## What this task involves
Retype each line of the material exactly, please, skipping any picture in it.

## Data under study
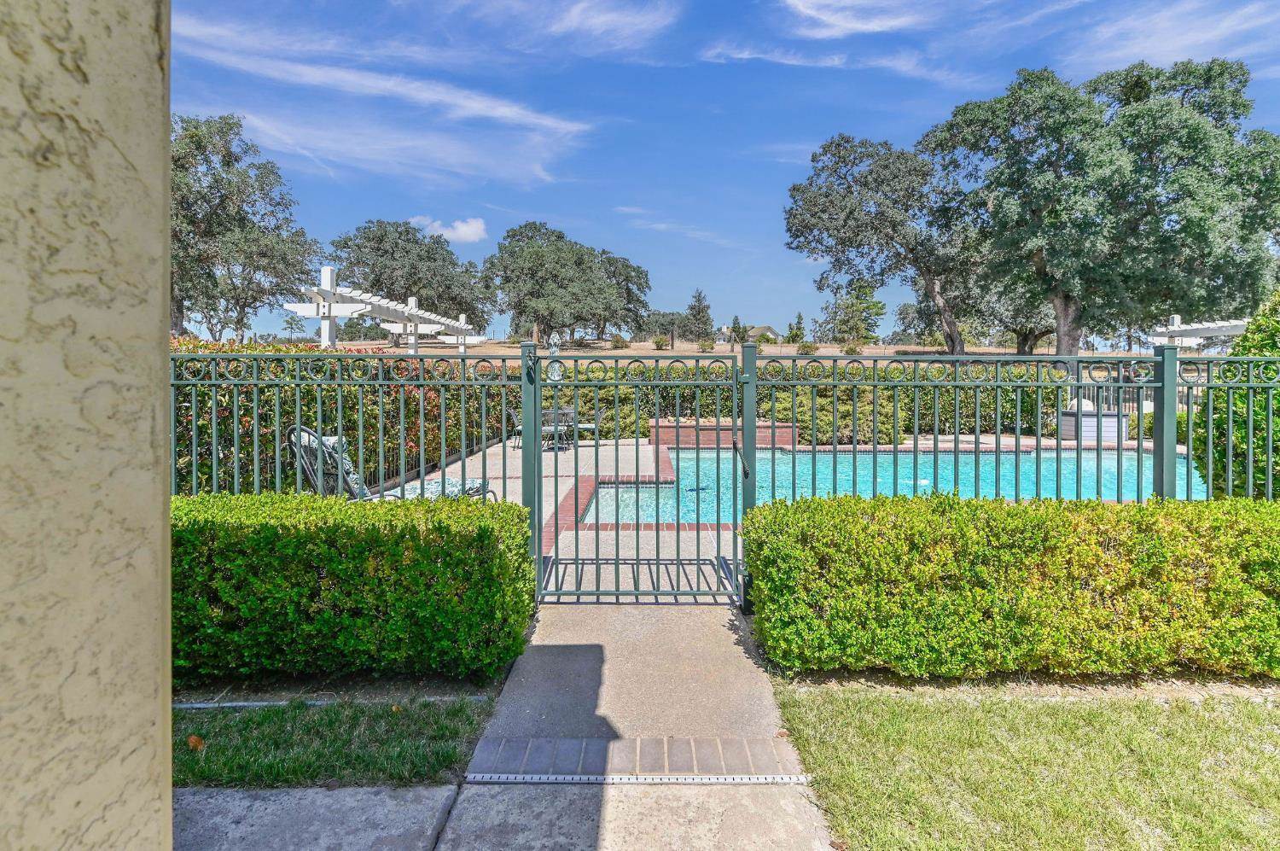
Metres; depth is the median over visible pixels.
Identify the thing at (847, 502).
hedge
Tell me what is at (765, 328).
house
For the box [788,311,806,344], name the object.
tree
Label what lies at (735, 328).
tree
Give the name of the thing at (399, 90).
cloud
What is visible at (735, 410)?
metal gate
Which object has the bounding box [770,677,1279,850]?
lawn
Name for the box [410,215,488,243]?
cloud
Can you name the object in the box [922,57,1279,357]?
oak tree
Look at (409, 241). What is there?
tree
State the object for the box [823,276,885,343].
tree
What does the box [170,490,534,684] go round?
hedge
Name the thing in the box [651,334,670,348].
shrub
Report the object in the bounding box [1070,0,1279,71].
cloud
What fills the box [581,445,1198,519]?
swimming pool
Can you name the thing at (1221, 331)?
pergola
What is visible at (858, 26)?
cloud
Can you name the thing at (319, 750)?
lawn
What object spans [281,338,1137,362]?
dry field
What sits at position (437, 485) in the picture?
cushion
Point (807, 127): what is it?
sky
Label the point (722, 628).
concrete walkway
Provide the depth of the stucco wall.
1.04 m
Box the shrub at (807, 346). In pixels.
[797,340,817,354]
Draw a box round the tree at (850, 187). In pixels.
[783,131,986,354]
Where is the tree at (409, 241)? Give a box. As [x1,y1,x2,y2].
[327,220,495,335]
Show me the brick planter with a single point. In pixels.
(670, 430)
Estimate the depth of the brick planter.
13.33 m
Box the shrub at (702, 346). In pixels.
[696,337,715,351]
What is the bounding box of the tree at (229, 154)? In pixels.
[170,114,320,339]
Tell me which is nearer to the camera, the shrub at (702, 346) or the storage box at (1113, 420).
the storage box at (1113, 420)
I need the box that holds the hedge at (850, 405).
[518,361,1072,445]
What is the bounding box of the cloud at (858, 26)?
[779,0,925,38]
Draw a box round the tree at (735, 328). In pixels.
[727,314,744,344]
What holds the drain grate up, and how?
in the concrete walkway
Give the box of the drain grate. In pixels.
[465,772,808,784]
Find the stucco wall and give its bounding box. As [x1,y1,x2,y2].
[0,0,174,850]
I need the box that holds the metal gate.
[524,343,744,603]
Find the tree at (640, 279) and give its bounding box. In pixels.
[597,251,652,333]
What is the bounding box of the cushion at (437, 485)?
[385,477,483,499]
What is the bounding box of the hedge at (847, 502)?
[744,490,1279,680]
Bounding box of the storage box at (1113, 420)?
[1059,407,1128,443]
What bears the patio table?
on the pool deck
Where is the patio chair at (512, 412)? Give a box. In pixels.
[504,406,523,447]
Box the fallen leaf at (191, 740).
[186,733,204,749]
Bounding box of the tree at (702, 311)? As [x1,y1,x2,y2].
[683,288,715,341]
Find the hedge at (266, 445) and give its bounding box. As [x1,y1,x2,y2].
[171,338,506,497]
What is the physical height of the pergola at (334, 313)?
3.147 m
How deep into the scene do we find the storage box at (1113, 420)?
14.85 m
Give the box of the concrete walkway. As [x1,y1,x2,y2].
[178,592,839,850]
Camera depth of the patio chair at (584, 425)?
13.74 m
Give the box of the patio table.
[539,407,575,449]
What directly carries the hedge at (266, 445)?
on the ground
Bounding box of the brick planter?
[648,417,797,447]
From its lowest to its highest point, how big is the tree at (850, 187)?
10.615 m
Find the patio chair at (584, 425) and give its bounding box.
[567,405,602,447]
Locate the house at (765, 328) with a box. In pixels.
[748,324,783,342]
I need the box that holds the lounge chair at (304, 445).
[283,425,495,501]
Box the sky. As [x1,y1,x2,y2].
[172,0,1279,343]
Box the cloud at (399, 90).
[171,12,598,190]
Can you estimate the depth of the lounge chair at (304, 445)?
5.64 m
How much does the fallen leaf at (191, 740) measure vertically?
0.057 m
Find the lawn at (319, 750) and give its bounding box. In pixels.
[171,693,495,788]
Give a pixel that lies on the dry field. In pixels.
(830, 351)
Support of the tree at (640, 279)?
on the ground
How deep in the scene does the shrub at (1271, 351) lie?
5.74 m
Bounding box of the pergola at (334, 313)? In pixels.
[282,268,475,351]
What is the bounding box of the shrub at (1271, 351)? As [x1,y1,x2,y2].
[1194,290,1279,498]
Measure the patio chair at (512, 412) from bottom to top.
0.930 m
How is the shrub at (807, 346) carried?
on the dry field
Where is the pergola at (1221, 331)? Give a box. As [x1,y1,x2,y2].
[1149,315,1250,348]
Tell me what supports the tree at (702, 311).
on the dry field
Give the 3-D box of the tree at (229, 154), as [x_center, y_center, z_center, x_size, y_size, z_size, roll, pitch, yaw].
[-15.764,-5.942,23.042,7.310,9.721,7.433,-1,2,-23]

## Answer area
Metres; depth is the median over visible pixels.
Identify the thing at (847, 502).
hedge
Tell me what is at (765, 328).
house
For the box [788,311,806,344], name the object.
tree
Label what lies at (735, 328).
tree
Give the name of the thing at (399, 90).
cloud
What is visible at (735, 410)?
metal gate
Which object has the bounding box [770,677,1279,850]?
lawn
Name for the box [410,215,488,243]?
cloud
Can you name the object in the box [922,57,1279,357]?
oak tree
Look at (409, 241). What is there?
tree
State the object for the box [823,276,885,343].
tree
What does the box [170,490,534,684] go round?
hedge
Name the thing in the box [651,334,670,348].
shrub
Report the object in the bounding box [1070,0,1279,71].
cloud
What fills the box [581,445,1198,519]?
swimming pool
Can you name the thing at (1221, 331)?
pergola
What is visible at (858, 26)?
cloud
Can you name the thing at (319, 750)?
lawn
What object spans [281,338,1137,362]?
dry field
What sits at position (437, 485) in the picture?
cushion
Point (807, 127): what is it?
sky
Label the point (722, 628).
concrete walkway
Provide the depth of the stucco wall.
1.04 m
Box the shrub at (807, 346). In pixels.
[797,340,817,354]
Draw a box round the tree at (850, 187). In pixels.
[783,131,986,354]
Where is the tree at (409, 241)? Give a box. As [x1,y1,x2,y2].
[327,220,495,335]
Show me the brick planter with a single point. In pixels.
(670, 430)
Estimate the depth of the brick planter.
13.33 m
Box the shrub at (702, 346). In pixels.
[696,337,715,351]
What is the bounding box of the tree at (229, 154)? In pixels.
[170,114,320,339]
Tell me which is nearer to the camera, the shrub at (702, 346) or the storage box at (1113, 420).
the storage box at (1113, 420)
I need the box that holds the hedge at (850, 405).
[518,361,1072,445]
What is the bounding box of the cloud at (858, 26)?
[779,0,925,38]
Draw a box round the tree at (735, 328). In pixels.
[727,314,744,344]
What holds the drain grate up, and how?
in the concrete walkway
Give the box of the drain grate. In pixels.
[465,772,808,784]
Find the stucco wall and give its bounding box. As [x1,y1,x2,y2].
[0,0,174,850]
I need the box that holds the metal gate.
[524,343,744,603]
Find the tree at (640, 279) and give its bounding box. In pixels.
[597,251,652,333]
What is the bounding box of the cushion at (437, 485)?
[385,477,483,499]
What is the bounding box of the hedge at (847, 502)?
[744,490,1279,680]
Bounding box of the storage box at (1113, 420)?
[1059,407,1128,443]
What bears the patio table?
on the pool deck
Where is the patio chair at (512, 412)? Give a box. In pixels.
[504,406,523,447]
Box the fallen leaf at (191, 740).
[186,733,204,749]
Bounding box of the tree at (702, 311)? As [x1,y1,x2,y2].
[683,288,715,341]
Find the hedge at (266, 445) and give its bounding box. As [x1,y1,x2,y2].
[171,338,506,497]
What is the physical height of the pergola at (334, 313)?
3.147 m
How deep into the scene do we find the storage box at (1113, 420)?
14.85 m
Give the box of the concrete walkway. As [x1,y1,x2,y2].
[178,592,839,850]
Camera depth of the patio chair at (584, 425)?
13.74 m
Give the box of the patio table.
[539,407,575,449]
What directly carries the hedge at (266, 445)?
on the ground
Bounding box of the brick planter?
[648,417,797,447]
From its lowest to its highest point, how big is the tree at (850, 187)?
10.615 m
Find the patio chair at (584, 425) and give its bounding box.
[567,405,602,447]
Locate the house at (765, 328) with a box. In pixels.
[748,324,783,342]
I need the box that holds the lounge chair at (304, 445).
[283,425,495,501]
Box the sky. As [x1,y1,x2,y2].
[172,0,1279,343]
Box the cloud at (399, 90).
[171,12,598,190]
Can you estimate the depth of the lounge chair at (304, 445)?
5.64 m
How much does the fallen leaf at (191, 740) measure vertically?
0.057 m
Find the lawn at (319, 750) and give its bounding box. In pixels.
[171,693,495,788]
Give a pixel that lies on the dry field. In pixels.
(830, 351)
Support of the tree at (640, 279)?
on the ground
How deep in the scene does the shrub at (1271, 351) lie?
5.74 m
Bounding box of the pergola at (334, 313)? In pixels.
[282,268,475,351]
What is the bounding box of the shrub at (1271, 351)? As [x1,y1,x2,y2].
[1194,290,1279,498]
Measure the patio chair at (512, 412) from bottom to top.
0.930 m
How is the shrub at (807, 346) carried?
on the dry field
Where is the pergola at (1221, 331)? Give a box. As [x1,y1,x2,y2].
[1149,315,1250,348]
Tell me what supports the tree at (702, 311).
on the dry field
Give the 3-D box of the tree at (229, 154), as [x_center, y_center, z_center, x_size, y_size, z_size, roll, pitch, yaw].
[-15.764,-5.942,23.042,7.310,9.721,7.433,-1,2,-23]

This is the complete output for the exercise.